Finalmente, in quella bella serata, ho capito cosa fosse una Cartoon Cosplay Band.

L’ho imparato conoscendo dal vivo la Flotta di Vega (che “ha la sua astronave madre parcheggiata a Rimini”, come viene specificato nel sito con blog incorporato).  I componenti della Flotta di Vega sono degli adulti seri e rispettabili (almeno così sembra…) che uniscono la passione per la musica con quella per i cartoni animati e per le serie Tv che hanno amato da giovani. Operai, impiegati, padri (e madri) di famiglia.
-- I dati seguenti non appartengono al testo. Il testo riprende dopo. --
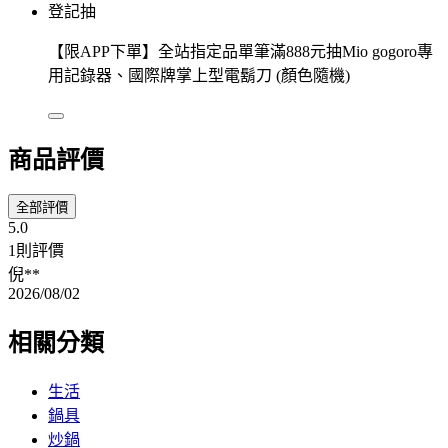
登記抽
【限APP下單】全站指定品單筆滿888元抽Mio gogoro專
用記錄器、國際牌掌上型電鬍刀 (顏色隨機)
商品評價
全部評價
5.0
1則評價
倪**
2026/08/02
相關分類
生活
鍋具
炒鍋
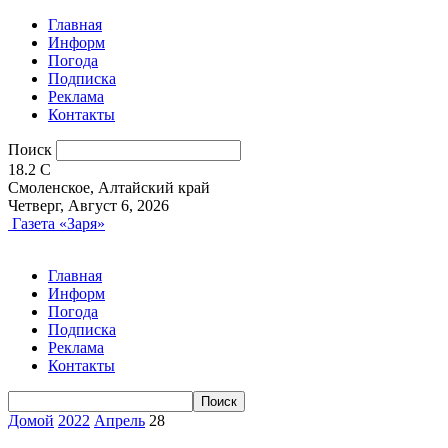
Главная
Информ
Погода
Подписка
Реклама
Контакты
Поиск
18.2
C
Смоленское, Алтайский край
Четверг, Август 6, 2026
Газета «Заря»
Главная
Информ
Погода
Подписка
Реклама
Контакты
Домой
2022
Апрель
28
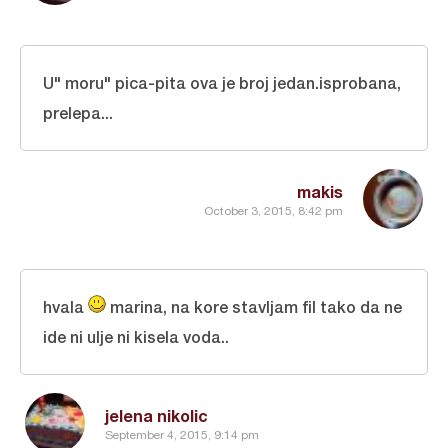
U" moru" pica-pita ova je broj jedan.isprobana,
prelepa...
makis
October 3, 2015, 8:42 pm
hvala
marina, na kore stavljam fil tako da ne
ide ni ulje ni kisela voda..
jelena nikolic
September 4, 2015, 9:14 pm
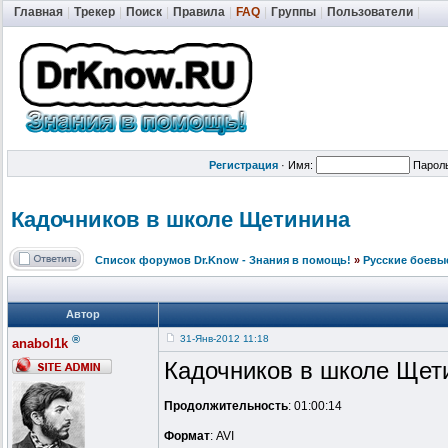
Главная
|
Трекер
|
Поиск
|
Правила
|
FAQ
|
Группы
|
Пользователи
|
Регистрация
·
Имя:
Парол
Кадочников в школе Щетинина
Список форумов Dr.Know - Знания в помощь!
»
Русские боевы
Автор
®
31-Янв-2012 11:18
anabol1k
Кадочников в школе Щет
Продолжительность
: 01:00:14
Формат
: AVI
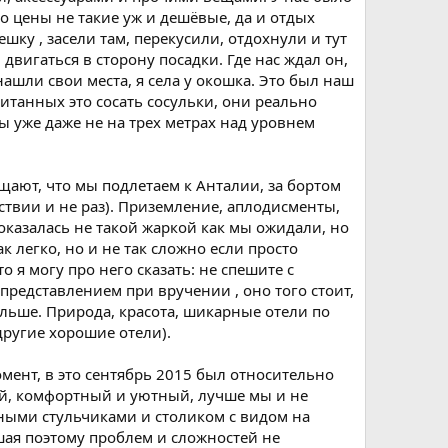
то цены не такие уж и дешёвые, да и отдых
шку , засели там, перекусили, отдохнули и тут
вигаться в сторону посадки. Где нас ждал он,
ашли свои места, я села у окошка. Это был наш
итанных это сосать сосульки, они реально
мы уже даже не на трех метрах над уровнем
ают, что мы подлетаем к Анталии, за бортом
ствии и не раз). Приземление, аплодисменты,
 показалась не такой жаркой как мы ожидали, но
к легко, но и не так сложно если просто
о я могу про него сказать: не спешите с
представлением при вручении , оно того стоит,
дальше. Природа, красота, шикарные отели по
 другие хорошие отели).
момент, в это сентябрь 2015 был относительно
ый, комфортный и уютный, лучше мы и не
еными стульчиками и столиком с видом на
шая поэтому проблем и сложностей не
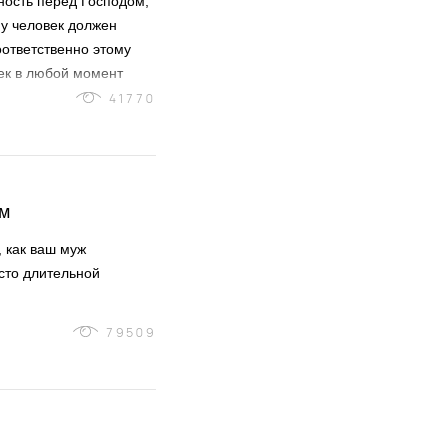
нность перед Господом,
му человек должен
оответственно этому
век в любой момент
ак как он создан
41770
ым
, как ваш муж
сто длительной
79509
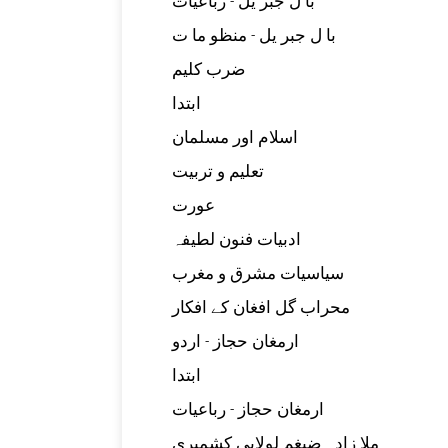
با ل جبر یل - رباعيات
با ل جبر یل - منظو ما ت
ضرب کلیم
ابتدا
اسلام اور مسلمان
تعلیم و تربیت
عورت
ادبیات فنون لطیفہ
سیاسیات مشرق و مغرب
محراب گل افغان کے افکار
ارمغان حجاز - اردو
ابتدا
ارمغان حجاز - رباعیات
ملا زادہ ضیغم لولابی کشمیری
Hanno partecipato al Cartoon Club, manifestazione che si organizza a Rimini da diversi anni, e ultimamente al Lucca Comics, altro evento clou per fumettomani & co. Ogni volta suscitando curiosità e meritando applasi. 

Li potete vedere e ascoltare qui. Se vi vergognate a chiamarli per animare le vostre, di feste, potete far credere che li volete per i bambini del quartiere o della parrocchia. O per il compleanno dei vostri figli, perché no. L’importante è che non dimentichiate di invitare anche genitori e zii: ve ne saranno grati, perché saranno quelli che apprezzeranno di più! 

A me piacciono perché: sono di Rimini, sono bravi cantanti e strumentisti, mi fanno ricordare l’adolescenza, fanno divertire i bambini ma anche i genitori e i nonni, si esibiscono rigorosamente dal vivo e a scopi benefici. 

Mi sono simpatici anche perché quando ci sono loro realizzo di non essere l’unica “lulona” che ogni tanto sa gioire, nonostante il grigiore e i problemi della quotidianità adulta. 

Visto che ci sono, vi segnalo anche Memoria bambina, un interessante sito (che mi ha fatto conoscere la mia amica blogger Marina Garaventa, la Principessa sul Pisello) che raccoglie le canzoni delle sigle Tv, dei telefilm, delle pubblicità che hanno fatto parte della nostra vita: da Orzowei a Donna Rosa, da Happy Days a Furia cavallo del west… 

E chi non ride e canta con noi, rabbia (e invidia) lo colga!